Whenever you see the letters "его" together like that it is pronounced "ево" or rather in english "yay-vo"
Thanks, this was confusing me. I think it would be great if they could have this info written into the lesson descriptions somewhere, before we encounter this. I read all that material and it would make things easier for me.
Doesn't that sentence literally translate to, Is mom with him? Or is mom near him? Место is not used here.
That's exactly what I thought too - at least with a more literal translation.
There is a question mark, and the intonation is as if the speaker is asking a quedtion, hence the "Is."
yes but it is also common practice to state the affirmative sentence with an inflection, as well as the inverted-verb-subject sentence. 'my mum is at his place?' is the same as 'is my mum at his place'.
У него - his place (one of the meanings) У неё - her place (implying the house of a woman other than the mom herself)
I know, but i aint native in English language, i do wanna know if the word "place" in this case means home??
Most probably, yes. But not necessarily. If he runs a bar, for instance, "his place" could be the bar. But if you hear it without context you are save by assuming "his place" means "his home".
This sentence makes absolutely no sense. Unless it is an idiomatic expression, that is NOT what it means
Could someone break this up for me?
From what I understand его is both the accusative and genitive form of "he" and "it". I have heard that you write an н before some pronouns if they come after some prepositions (which ones?) and I understand that У is a preposition that has more or less a "in" meaning.
SO, would this be something similar to the German: Ist meine Mutter bei ihm?
Does one have to always use dative after У? And if so, do all prepositions carry their own case?
Next question: When does one exactly have to add those Н to the pronouns??
Thank you very much for your help, Pol
It is very difficult to make out the у in the audio. It would be great if we had a slow pronounce button for this like we do in other languages on here.
I wrote "нево" and it says it's correct. I came here because it felt off, and see, I made a typo but Duo didn't feel important to let me know about it. Not cool, not...cool....
The sentence has a question mark at the end, so it should be translated as a question: "Is my mom at his place?"
Hi I am new to this and have failed every time I have tried to learn a language. When I look at this I cannot see anything about a "place". But my wife and I had a chuckle at some comments here about where "mum" actually was. Then wife laughed when I said, no, my mum is in the wardrobe on a shelf waiting to be placed under a nice tree when I set up the garden of our new dom.

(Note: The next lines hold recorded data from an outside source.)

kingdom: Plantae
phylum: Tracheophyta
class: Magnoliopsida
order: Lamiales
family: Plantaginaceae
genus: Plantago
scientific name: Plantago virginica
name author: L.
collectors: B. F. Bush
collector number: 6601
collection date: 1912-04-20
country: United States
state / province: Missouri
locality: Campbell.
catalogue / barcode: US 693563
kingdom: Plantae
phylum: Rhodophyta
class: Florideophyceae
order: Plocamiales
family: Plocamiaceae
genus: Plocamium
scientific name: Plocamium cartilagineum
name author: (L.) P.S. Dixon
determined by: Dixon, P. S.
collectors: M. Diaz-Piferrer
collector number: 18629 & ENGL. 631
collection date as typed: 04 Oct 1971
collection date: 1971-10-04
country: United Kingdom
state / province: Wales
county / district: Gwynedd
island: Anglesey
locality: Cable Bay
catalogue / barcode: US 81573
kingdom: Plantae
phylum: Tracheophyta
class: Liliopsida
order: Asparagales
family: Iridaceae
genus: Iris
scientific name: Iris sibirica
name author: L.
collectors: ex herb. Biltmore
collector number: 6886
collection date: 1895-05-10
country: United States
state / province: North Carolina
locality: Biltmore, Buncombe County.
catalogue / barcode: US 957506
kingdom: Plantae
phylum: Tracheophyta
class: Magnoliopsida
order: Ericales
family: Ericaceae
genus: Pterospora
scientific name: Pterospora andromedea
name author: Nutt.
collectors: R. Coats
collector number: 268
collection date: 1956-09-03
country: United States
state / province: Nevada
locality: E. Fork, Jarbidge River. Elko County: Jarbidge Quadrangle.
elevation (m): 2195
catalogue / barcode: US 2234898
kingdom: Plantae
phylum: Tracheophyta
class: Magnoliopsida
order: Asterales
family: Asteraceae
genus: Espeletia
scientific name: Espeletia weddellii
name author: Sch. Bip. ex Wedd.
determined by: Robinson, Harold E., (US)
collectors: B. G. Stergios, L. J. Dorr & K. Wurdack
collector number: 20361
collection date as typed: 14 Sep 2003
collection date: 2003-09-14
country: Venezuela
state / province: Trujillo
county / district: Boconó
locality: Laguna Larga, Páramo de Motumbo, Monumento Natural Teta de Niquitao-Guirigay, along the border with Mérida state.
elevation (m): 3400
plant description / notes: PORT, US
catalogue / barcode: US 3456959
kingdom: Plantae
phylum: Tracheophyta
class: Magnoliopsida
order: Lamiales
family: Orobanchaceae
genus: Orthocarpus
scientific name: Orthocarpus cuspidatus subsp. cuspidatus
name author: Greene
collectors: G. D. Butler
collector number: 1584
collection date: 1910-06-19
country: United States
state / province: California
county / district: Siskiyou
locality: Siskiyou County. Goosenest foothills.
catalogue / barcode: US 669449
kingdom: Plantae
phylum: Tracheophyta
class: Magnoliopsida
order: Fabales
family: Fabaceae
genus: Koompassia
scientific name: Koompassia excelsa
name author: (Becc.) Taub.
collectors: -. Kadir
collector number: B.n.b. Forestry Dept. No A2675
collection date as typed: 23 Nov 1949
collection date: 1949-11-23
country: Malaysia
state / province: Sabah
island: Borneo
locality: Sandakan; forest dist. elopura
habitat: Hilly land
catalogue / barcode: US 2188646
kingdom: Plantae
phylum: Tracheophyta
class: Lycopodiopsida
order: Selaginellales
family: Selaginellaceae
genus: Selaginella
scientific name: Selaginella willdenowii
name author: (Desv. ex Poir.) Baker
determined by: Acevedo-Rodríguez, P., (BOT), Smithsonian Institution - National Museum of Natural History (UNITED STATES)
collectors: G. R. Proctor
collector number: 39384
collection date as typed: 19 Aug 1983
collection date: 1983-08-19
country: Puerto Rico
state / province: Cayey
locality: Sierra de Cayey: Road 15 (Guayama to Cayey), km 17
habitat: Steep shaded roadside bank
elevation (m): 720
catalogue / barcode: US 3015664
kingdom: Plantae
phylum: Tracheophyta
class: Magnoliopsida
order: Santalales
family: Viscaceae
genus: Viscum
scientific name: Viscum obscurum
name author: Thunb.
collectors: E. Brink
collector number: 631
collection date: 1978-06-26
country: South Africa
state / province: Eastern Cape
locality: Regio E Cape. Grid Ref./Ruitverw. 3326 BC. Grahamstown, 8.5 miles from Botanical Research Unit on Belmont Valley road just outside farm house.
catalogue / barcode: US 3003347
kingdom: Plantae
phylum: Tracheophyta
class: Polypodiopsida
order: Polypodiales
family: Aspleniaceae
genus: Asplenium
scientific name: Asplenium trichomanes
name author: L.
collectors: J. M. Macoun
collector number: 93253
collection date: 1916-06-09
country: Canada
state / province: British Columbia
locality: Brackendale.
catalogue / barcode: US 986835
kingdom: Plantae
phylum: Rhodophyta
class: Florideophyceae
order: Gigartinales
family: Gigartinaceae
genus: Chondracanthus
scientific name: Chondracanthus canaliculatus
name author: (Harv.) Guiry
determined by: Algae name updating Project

I think it is more implied. This basically says "is my mom at his?", implying his place
So, мой and моя are pronounced identically and it's the gender of the noun that tells you which one to use?
Nope, мой is pronounced "moi", with the same "o" as in "mole". Моя is pronounced "mayá" with emphasis on "ya"
Can it not be, "My mom is at his place?" Both sound perfectly fine in English.
To say this as a questioning statement would be wrong? "My mom is at his place?"
My solution was marked wrong, but the solution they showed my as the right one was exactly the same I gave That means I am not able to finish the lesson
Huh??? I wrote "is my mon at her place"?. It gave me wrong answer and corrected me by "is my mom at his place"??
What is the change in meaning implied by saying 《 Моя мама у него?》 rather than 《У него моя мама?》?
I translated it "does he have my mom?" I guess I still have to learn how to use "у ___ ... " sentences
Is it a typo or should I really say HIS place instead of HER place, even if my mom is a female????
If stated without a question mark, would "моя мама у него" be translated as "my mom is at his place."...?
where the ❤❤❤❤ did the "place" come from. Please someone explain i cant understand that .. пажалуйта ..
It accepts "Is mama is with him?" without the "my", but not "My mama is with him?" What the eff? I'm reporting this. lol.
We don't say "at his PLACE" very often over here in England. Better would be "at his HOUSE/FLAT/HOME"
English person here, we say place all the time, far more commonly than 'home' in this context. Perhaps your dialect isn't the only one! ;)
It's not talking about the mother's place, it's about another person. The gender of него is male, so we know it's a guy whose place the sentence is referring to.